Black and white image of Rob Penny pointing at the camera.
In the mid-1970s, Rob Penny, a young poet and playwright from Pittsburgh’s Hill District, was friends with emerging writer, August Wilson. The two, who would go on to found a community theater, shared an interest in Black nationalism and traded stories and poems on the swirl of life, race and culture unfolding on the corners of the urban neighbor where they lived. 

On one occasion, Penny gave his gentle-spoken, observant friend a bit of advice that perhaps propelled Wilson to become the Pulitzer Prize-winning playwright of international acclaim.

According to Pitt history professor Larry Glasco: “August had complained to Rob of problems getting his characters to talk and asked for advice on how to make them talk. ‘You don’t make them talk.’ Rob told him. ‘You listen to them.’ Ever after, August found that by listening to his characters, they would not stop talking.”

Penny himself, who wore a crown of graying dreadlocks and kufi cap, became a noted Pitt professor, activist, playwright and poet. He died unexpectedly at his home in the Hill District on March 16, 2003.

Wilson died in 2005 and in fall of 2020, the University of Pittsburgh Library System (ULS) acquired his archives. Now, ULS, in recent weeks, has also acquired the papers of Penny. The collection comprises approximately 150 boxes, which include correspondence, writing tablets, photographs, scripts, audio and video recordings, awards, books and magazines.

The collection documents Penny’s career as an instructor in the what’s now the Department of Africana Studies and includes production files and scripts for Kuntu Repertory Theatre performances, handwritten and typed poetry by Penny, documentation on the activities of the Kuntu Writer’s Workshop, which he helped to launch in 1976 to develop local writers, and meeting minutes for the local chapter of the National Coalition of Blacks for Reparations in America. 

Penny, influenced by the work of social revolutionary Amiri Baraka, was a cultural nationalist who believed art should carry messages that strengthen community and address injustices. His plays and poems railed against racism and discrimination. In his later years, he supported reparations for slavery and used his poetry to protest the possible war with Iraq.

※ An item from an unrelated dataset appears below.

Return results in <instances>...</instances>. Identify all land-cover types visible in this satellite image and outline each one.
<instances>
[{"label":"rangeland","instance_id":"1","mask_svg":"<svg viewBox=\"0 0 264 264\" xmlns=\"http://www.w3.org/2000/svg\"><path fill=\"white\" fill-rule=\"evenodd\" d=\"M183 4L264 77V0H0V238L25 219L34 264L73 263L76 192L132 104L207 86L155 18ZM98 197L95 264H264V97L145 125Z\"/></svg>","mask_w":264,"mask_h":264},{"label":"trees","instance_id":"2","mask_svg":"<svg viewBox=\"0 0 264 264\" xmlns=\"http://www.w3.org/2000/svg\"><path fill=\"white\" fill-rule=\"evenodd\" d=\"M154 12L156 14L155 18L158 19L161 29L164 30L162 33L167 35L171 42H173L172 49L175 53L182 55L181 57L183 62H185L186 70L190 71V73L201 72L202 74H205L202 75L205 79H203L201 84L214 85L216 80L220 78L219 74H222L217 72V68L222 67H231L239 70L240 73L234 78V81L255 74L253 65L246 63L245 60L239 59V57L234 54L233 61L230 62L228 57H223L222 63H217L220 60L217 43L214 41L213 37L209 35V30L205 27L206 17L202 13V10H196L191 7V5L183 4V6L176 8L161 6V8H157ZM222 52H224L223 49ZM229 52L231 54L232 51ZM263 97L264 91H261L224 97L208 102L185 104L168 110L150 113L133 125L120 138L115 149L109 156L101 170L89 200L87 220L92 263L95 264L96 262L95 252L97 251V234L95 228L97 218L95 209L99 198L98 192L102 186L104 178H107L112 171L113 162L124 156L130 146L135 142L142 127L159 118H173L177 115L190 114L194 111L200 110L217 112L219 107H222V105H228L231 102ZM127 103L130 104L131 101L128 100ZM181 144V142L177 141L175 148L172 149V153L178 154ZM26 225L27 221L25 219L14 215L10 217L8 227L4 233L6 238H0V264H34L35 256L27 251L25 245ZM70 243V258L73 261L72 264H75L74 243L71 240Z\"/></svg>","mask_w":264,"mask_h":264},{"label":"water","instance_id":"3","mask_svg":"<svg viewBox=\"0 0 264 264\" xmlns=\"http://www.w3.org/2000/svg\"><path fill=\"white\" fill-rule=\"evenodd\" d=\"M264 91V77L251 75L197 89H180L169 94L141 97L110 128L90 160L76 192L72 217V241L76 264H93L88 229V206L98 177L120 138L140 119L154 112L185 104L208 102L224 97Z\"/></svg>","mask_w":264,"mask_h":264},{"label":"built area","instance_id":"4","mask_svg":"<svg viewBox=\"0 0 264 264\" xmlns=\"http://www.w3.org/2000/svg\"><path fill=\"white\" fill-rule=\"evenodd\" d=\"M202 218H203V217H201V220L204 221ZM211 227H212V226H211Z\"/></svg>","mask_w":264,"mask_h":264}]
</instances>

According to Yolanda Covington-Ward, chair of Africana Studies, Pitt’s acquisition of Penny’s archives positions the University as a central hub for the study of Black cultural production.  

“Rob Penny was an integral and foundational member of the faculty and former department chair in the Department of Africana Studies. He was renowned as a poet, playwright and activist, and was well known within the Black community in Pittsburgh, using the creative arts to shape lives and cultivate talent in innumerable ways. Adding his archives to the University’s holdings that also include the papers of August Wilson and theater leader Vernell Lillie, choreographer Bob Johnson and Kuntu Repertory Theatre shows the dedication of the University of Pittsburgh to preserving their legacies for our University, city and the larger world.”

a black and white photo of Lillie and Penny
Ed Galloway, associate university librarian for Archives & Special Collections, says the acquisition of Penny’s papers also demonstrates how the University Library System is proud to continue to be a repository of such influential voices of Black performing arts and culture for both the region and the nation. 

In addition to Penny, Wilson, Johnson, Lilllie, and the Kuntu papers, the library also has [piano virtuso] Erroll Garner, [politician] Sala Udin, [writer] Bebe Moore Campbell, [legislator] K. Leroy Irvis, [writer] Albert French and [community advocate] Tim Stevens. “These create a significant body of research materials on Black voices in America held by Pitt,” said Galloway.

Penny was born in Opelika, Alabama, in 1941, but grew up in Pittsburgh’s Hill District where he was childhood friends with August Wilson and Sala Udin. “We called him Oba—Yoruba for King,” said Udin when describing Penny. “Oba was a quiet, but strong king. He, August and I were educated in the Catholic school system in the Lower Hill District, and then at Central Catholic High School. He wrote revolutionary poetry and plays incessantly.” In 1965, Penny, along with Nicholas Flournoy, Chawley Williams and Wilson, cofounded the Centre Avenue Poets, and according to Glasco, “set out to write poetry that would capture life on and around Centre Avenue.”

Glasco said that having introduced Wilson to Black Nationalism, “Penny would invite August over to discuss the speeches of Malcolm X and the writings of Amiri Baraka.” He brought August to theater, asking him to join in co-founding, Black Horizons Theatre, a company that popularized Black power among the masses and staged plays between 1968 and 1972. 

Penny was hired as part of the first cohort of faculty for the department of Black Community Education, Research and Development (now the Department of Africana Studies at Pitt) by Curtiss Porter and Jack Daniels in 1969. He served as chair of the department from 1978 through 1984. 

As an associate professor, he taught several courses, including Black Consciousness, Introduction to Black American Theatre and Introduction to Black Poetry in America. Along with Lillie, Penny founded the Kuntu Repertory Theatre in 1974. 

Penny served as the Playwright-in-Residence of Kuntu Repertory Theatre for nearly 30 years, writing many of the plays they staged, including their first production Little Willie Armstrong Jones. His plays were produced by The New Federal Theatre and The Billie Holiday Theatre in New York and other venues across the United States. 

When Penny died, many prominent figures in the Black community considered it a great loss, including Wilson who came to Pittsburgh to pay his respects. Udin remembered, “I never saw a grown man cry as hard as I watched August cry when he lowered his head and cried over Oba’s dead body. It made everybody cry.”

Of the donations of Penny’s papers, his granddaughter, Jaqua Johnson, said, “We are so humbled yet so proud to be given the honor of the legacy of our Rob Penny being preserved in the Archives & Special Collections department at Pitt. The University played a huge role in Rob’s life and held a special place in his heart. We know by entrusting the University Library System with Rob’s papers, his story will be told and made available for others to learn from. For that we thank you.”